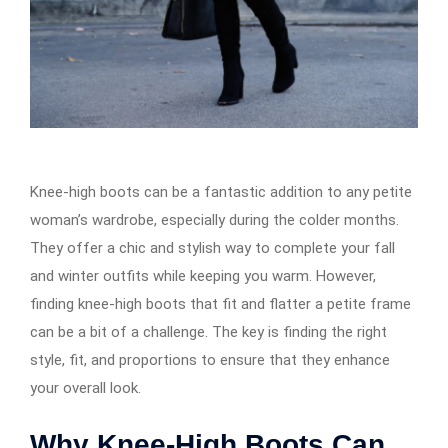
Knee-high boots can be a fantastic addition to any petite
woman’s wardrobe, especially during the colder months.
They offer a chic and stylish way to complete your fall
and winter outfits while keeping you warm. However,
finding knee-high boots that fit and flatter a petite frame
can be a bit of a challenge. The key is finding the right
style, fit, and proportions to ensure that they enhance
your overall look.
Why Knee-High Boots Can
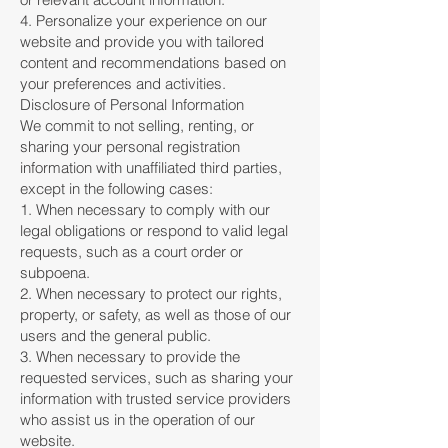
4. Personalize your experience on our
website and provide you with tailored
content and recommendations based on
your preferences and activities.
Disclosure of Personal Information
We commit to not selling, renting, or
sharing your personal registration
information with unaffiliated third parties,
except in the following cases:
1. When necessary to comply with our
legal obligations or respond to valid legal
requests, such as a court order or
subpoena.
2. When necessary to protect our rights,
property, or safety, as well as those of our
users and the general public.
3. When necessary to provide the
requested services, such as sharing your
information with trusted service providers
who assist us in the operation of our
website.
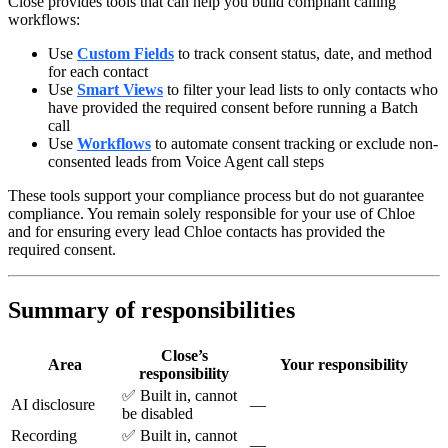
Close provides tools that can help you build compliant calling
workflows:
Use
Custom Fields
to track consent status, date, and method
for each contact
Use
Smart Views
to filter your lead lists to only contacts who
have provided the required consent before running a Batch
call
Use
Workflows
to automate consent tracking or exclude non-
consented leads from Voice Agent call steps
These tools support your compliance process but do not guarantee
compliance. You remain solely responsible for your use of Chloe
and for ensuring every lead Chloe contacts has provided the
required consent.
Summary of responsibilities
Close’s
Area
Your responsibility
responsibility
✅ Built in, cannot
AI disclosure
—
be disabled
Recording
✅ Built in, cannot
—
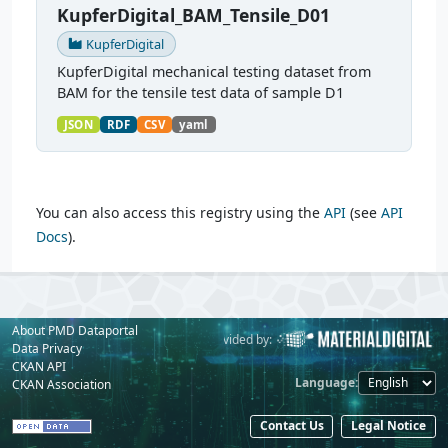
KupferDigital_BAM_Tensile_D01
KupferDigital
KupferDigital mechanical testing dataset from
BAM for the tensile test data of sample D1
JSON
RDF
CSV
yaml
You can also access this registry using the
API
(see
API
Docs
).
About PMD Dataportal
Powered by:
Provided by:
Data Privacy
CKAN API
Language
CKAN Association
Contact Us
Legal Notice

__What is needed__: Rewrite the data above exactly as given, but omit the images.

__Expected output__:
Knee-high boots can be a fantastic addition to any petite
woman’s wardrobe, especially during the colder months.
They offer a chic and stylish way to complete your fall
and winter outfits while keeping you warm. However,
finding knee-high boots that fit and flatter a petite frame
can be a bit of a challenge. The key is finding the right
style, fit, and proportions to ensure that they enhance
your overall look.
Why Knee-High Boots Can
4. Personalize your experience on our
website and provide you with tailored
content and recommendations based on
your preferences and activities.
Disclosure of Personal Information
We commit to not selling, renting, or
sharing your personal registration
information with unaffiliated third parties,
except in the following cases:
1. When necessary to comply with our
legal obligations or respond to valid legal
requests, such as a court order or
subpoena.
2. When necessary to protect our rights,
property, or safety, as well as those of our
users and the general public.
3. When necessary to provide the
requested services, such as sharing your
information with trusted service providers
who assist us in the operation of our
website.
Close provides tools that can help you build compliant calling
workflows:
Use
Custom Fields
to track consent status, date, and method
for each contact
Use
Smart Views
to filter your lead lists to only contacts who
have provided the required consent before running a Batch
call
Use
Workflows
to automate consent tracking or exclude non-
consented leads from Voice Agent call steps
These tools support your compliance process but do not guarantee
compliance. You remain solely responsible for your use of Chloe
and for ensuring every lead Chloe contacts has provided the
required consent.
Summary of responsibilities
Close’s
Area
Your responsibility
responsibility
✅ Built in, cannot
AI disclosure
—
be disabled
Recording
✅ Built in, cannot
—
KupferDigital_BAM_Tensile_D01
KupferDigital
KupferDigital mechanical testing dataset from
BAM for the tensile test data of sample D1
JSON
RDF
CSV
yaml
You can also access this registry using the
API
(see
API
Docs
).
About PMD Dataportal
Powered by:
Provided by:
Data Privacy
CKAN API
Language
CKAN Association
Contact Us
Legal Notice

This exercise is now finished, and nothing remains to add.